For a few days we’ve had the problem that all events in our on-premise (k8s/helm) sentry deployment seem to be stuck. There are no errors in the logs as far as I can tell. I can log in to one of the worker pods and see that there are a number of events in the preprocessing queue - I’ve purged this, but it didn’t help. I then went through and restarted all of the services and eventually a few more events showed up but it seems to be stuck again. Any clue how to debug this?
So I was mistaken. I thought it was another problem. But now I see that it is actually processing this. It looked stuck, but it is processing them, it’s just that it has a huge backlog
I used to have like 1/event minute, but now it’s above 40-ish events a minute and the worker can’t keep up during daytime. So it has a queue of 8000 or so events. Since peak time is over it is slowly processing through them, and at 2300-ish it seems to be on top of it again. So sorry about the noise. I had just updated and thought this was related, but it’s just a regular issue.

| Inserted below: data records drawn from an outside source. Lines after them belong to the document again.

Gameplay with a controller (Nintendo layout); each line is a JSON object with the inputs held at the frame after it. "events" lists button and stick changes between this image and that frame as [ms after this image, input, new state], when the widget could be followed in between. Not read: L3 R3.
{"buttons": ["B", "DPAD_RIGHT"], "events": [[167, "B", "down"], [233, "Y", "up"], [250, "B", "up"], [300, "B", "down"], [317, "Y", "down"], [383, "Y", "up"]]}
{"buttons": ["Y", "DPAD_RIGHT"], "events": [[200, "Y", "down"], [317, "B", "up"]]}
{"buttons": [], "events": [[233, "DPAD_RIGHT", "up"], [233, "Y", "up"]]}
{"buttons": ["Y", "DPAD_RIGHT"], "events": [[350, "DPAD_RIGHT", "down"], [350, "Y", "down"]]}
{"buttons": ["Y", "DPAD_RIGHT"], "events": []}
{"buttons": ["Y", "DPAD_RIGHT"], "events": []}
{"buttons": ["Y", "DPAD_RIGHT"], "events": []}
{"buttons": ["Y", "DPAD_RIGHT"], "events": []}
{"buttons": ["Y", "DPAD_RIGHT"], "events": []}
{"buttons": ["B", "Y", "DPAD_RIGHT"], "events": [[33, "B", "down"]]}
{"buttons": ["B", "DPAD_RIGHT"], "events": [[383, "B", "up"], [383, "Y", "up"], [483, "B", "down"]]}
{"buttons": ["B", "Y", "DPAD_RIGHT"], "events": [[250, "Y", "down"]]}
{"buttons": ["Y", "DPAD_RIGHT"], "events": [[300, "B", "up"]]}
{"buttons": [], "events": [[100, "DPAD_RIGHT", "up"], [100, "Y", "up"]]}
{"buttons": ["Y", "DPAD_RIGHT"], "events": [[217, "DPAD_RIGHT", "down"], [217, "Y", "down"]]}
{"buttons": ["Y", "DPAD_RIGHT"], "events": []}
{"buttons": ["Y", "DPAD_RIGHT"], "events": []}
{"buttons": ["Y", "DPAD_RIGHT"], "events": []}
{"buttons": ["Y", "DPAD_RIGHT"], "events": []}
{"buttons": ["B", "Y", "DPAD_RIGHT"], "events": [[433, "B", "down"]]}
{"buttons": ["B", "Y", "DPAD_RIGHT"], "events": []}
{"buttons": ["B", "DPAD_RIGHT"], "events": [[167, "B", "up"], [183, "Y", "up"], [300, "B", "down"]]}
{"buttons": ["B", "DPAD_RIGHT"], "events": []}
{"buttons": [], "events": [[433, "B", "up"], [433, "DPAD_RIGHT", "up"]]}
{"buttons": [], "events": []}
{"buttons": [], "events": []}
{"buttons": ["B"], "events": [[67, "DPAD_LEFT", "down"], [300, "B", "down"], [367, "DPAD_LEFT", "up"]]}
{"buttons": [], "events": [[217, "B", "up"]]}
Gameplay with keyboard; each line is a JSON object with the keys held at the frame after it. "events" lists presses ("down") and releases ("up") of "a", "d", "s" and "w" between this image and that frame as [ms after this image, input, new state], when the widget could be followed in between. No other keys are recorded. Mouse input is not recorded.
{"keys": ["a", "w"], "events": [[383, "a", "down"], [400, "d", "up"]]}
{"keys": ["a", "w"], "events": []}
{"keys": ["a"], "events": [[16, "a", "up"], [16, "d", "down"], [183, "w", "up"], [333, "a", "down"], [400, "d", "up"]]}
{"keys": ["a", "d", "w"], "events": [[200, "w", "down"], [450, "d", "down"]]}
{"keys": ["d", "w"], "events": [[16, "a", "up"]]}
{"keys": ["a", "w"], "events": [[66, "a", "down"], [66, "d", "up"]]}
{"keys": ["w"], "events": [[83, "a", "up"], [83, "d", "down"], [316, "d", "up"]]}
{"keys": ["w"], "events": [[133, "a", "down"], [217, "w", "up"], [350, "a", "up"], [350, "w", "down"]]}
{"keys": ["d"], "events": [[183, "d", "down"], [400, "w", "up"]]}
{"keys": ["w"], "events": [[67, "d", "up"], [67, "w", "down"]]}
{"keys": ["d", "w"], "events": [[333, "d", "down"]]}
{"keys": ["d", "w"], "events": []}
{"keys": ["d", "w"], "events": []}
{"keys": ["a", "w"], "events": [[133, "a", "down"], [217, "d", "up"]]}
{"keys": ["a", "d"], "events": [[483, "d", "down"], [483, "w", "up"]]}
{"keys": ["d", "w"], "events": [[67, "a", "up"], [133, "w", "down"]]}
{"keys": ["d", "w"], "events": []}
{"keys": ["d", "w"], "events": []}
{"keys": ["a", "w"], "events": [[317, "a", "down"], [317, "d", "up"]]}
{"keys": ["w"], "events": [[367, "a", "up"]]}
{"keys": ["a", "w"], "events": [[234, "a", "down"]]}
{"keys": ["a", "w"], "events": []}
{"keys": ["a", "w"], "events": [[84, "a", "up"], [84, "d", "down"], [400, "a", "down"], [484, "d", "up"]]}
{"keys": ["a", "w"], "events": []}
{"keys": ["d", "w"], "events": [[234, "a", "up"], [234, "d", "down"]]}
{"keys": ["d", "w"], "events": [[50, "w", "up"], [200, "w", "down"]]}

The server is maxed out on CPU, so I won’t add more workers, but I could maybe give it some more CPUs and then add additional workers. Or I could just start rate limiting events.
Of course the real fix is to fix my apps that’s spamming issues at the Sentry server! Thanks @untitaker!
Sure I understand that, but the question is not about the helm chart, it’s about resource requirements for sentry. Are there some guidelines for running sentry on-premise?